# YOUR GOAL:
From the rows below, pull out the lines starting with the one that contains "### 🌟 [GenP](https://gen.paramore.su/)" and going on through the one that contains "### 🔗 [Install". Reproduce them unchanged.

Stored data
******************************

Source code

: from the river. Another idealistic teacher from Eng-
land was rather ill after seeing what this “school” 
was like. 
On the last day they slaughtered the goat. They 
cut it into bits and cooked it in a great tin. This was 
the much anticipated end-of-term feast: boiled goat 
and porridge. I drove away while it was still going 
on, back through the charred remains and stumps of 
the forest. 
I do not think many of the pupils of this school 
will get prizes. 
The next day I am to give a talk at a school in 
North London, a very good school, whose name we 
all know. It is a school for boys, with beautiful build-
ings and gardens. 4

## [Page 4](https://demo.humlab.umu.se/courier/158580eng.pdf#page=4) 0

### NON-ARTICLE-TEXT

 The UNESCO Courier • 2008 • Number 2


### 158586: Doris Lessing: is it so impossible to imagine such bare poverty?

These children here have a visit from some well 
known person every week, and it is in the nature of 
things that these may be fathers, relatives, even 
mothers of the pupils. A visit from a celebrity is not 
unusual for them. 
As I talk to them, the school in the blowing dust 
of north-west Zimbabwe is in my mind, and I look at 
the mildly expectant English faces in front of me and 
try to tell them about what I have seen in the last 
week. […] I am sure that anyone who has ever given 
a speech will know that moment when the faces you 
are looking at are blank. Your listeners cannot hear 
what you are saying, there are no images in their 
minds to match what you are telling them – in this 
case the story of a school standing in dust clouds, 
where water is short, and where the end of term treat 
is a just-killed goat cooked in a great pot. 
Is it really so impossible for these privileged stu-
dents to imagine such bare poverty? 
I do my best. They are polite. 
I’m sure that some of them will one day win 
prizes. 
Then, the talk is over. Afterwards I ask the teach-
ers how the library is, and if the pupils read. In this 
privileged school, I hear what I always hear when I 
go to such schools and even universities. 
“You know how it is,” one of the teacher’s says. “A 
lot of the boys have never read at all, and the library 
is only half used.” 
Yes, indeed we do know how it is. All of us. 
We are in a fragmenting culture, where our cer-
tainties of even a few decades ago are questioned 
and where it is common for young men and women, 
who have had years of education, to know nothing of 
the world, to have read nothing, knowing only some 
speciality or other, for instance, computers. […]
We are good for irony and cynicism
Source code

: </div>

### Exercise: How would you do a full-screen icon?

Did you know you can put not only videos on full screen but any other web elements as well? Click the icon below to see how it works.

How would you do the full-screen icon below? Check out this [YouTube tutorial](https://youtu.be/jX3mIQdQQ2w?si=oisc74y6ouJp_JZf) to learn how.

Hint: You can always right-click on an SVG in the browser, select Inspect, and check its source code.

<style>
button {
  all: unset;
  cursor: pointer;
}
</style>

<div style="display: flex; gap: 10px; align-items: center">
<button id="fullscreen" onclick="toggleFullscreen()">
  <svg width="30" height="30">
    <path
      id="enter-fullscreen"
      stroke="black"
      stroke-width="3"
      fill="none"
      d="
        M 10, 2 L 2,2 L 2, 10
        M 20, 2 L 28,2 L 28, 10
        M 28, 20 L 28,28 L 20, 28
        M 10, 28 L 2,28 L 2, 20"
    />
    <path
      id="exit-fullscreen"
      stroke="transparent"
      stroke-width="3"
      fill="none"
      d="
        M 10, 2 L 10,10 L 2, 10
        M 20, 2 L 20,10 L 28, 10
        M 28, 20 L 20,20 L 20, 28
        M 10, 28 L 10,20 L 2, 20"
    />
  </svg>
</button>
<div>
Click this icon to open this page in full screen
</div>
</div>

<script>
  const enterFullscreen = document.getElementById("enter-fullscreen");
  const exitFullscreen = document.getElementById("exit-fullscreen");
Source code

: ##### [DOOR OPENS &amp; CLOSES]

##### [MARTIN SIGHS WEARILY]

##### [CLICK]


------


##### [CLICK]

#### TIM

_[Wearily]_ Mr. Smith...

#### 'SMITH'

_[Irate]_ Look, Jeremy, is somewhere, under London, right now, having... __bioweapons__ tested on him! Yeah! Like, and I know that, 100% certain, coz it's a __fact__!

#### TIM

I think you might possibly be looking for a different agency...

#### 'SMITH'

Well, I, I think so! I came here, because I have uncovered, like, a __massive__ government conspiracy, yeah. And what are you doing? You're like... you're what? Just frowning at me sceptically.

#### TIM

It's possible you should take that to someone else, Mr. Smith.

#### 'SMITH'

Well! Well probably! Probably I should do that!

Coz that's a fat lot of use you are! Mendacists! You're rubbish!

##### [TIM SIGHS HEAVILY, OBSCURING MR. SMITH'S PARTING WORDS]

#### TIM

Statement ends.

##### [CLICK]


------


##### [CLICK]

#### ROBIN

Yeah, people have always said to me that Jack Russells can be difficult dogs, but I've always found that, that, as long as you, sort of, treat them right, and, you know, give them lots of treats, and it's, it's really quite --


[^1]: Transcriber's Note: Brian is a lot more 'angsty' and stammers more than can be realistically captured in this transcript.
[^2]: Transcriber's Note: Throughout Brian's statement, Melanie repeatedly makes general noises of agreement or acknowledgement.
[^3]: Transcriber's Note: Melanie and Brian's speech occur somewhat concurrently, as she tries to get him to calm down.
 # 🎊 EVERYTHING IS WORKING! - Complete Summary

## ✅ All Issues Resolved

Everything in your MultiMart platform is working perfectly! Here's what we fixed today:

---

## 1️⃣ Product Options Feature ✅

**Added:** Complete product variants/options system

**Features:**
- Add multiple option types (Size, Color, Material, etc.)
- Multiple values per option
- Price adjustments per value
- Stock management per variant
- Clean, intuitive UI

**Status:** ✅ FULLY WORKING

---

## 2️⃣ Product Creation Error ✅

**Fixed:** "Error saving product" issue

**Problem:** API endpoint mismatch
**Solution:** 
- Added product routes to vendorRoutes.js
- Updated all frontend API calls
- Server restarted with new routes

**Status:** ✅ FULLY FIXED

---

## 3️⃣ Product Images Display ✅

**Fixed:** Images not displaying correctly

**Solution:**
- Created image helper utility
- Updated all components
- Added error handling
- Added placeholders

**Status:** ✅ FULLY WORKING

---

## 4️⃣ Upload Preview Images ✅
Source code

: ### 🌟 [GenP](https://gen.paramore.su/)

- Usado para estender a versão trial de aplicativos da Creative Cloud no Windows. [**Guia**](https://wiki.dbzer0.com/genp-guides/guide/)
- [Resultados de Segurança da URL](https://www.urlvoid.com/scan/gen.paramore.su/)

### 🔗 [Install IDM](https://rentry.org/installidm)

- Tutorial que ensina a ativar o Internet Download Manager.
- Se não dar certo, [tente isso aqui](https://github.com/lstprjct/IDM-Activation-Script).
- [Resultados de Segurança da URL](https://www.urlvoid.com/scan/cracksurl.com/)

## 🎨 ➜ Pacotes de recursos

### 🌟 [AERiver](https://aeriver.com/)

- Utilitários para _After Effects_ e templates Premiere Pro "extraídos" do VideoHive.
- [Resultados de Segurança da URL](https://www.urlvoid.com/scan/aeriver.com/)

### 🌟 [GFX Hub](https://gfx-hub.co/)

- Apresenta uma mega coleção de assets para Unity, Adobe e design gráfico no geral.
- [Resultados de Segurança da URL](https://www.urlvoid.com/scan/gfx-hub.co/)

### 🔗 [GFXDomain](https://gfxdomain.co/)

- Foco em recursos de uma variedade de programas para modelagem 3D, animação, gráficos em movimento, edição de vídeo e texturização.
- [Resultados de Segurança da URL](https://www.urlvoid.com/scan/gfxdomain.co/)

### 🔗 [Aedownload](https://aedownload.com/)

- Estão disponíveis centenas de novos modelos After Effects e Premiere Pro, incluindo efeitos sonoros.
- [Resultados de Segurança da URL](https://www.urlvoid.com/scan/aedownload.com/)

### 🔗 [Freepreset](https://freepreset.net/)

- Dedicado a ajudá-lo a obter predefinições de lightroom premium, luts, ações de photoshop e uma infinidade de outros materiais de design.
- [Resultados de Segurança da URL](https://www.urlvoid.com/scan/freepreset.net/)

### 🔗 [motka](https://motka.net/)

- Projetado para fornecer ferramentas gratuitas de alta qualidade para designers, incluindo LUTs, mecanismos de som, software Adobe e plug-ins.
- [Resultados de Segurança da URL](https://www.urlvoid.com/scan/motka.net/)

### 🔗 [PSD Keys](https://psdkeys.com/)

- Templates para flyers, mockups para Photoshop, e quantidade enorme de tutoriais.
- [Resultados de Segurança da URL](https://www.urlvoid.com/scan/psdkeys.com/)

******************************

# RESULT OF THIS TASK:
: ### 🌟 [GenP](https://gen.paramore.su/)

- Usado para estender a versão trial de aplicativos da Creative Cloud no Windows. [**Guia**](https://wiki.dbzer0.com/genp-guides/guide/)
- [Resultados de Segurança da URL](https://www.urlvoid.com/scan/gen.paramore.su/)

### 🔗 [Install IDM](https://rentry.org/installidm)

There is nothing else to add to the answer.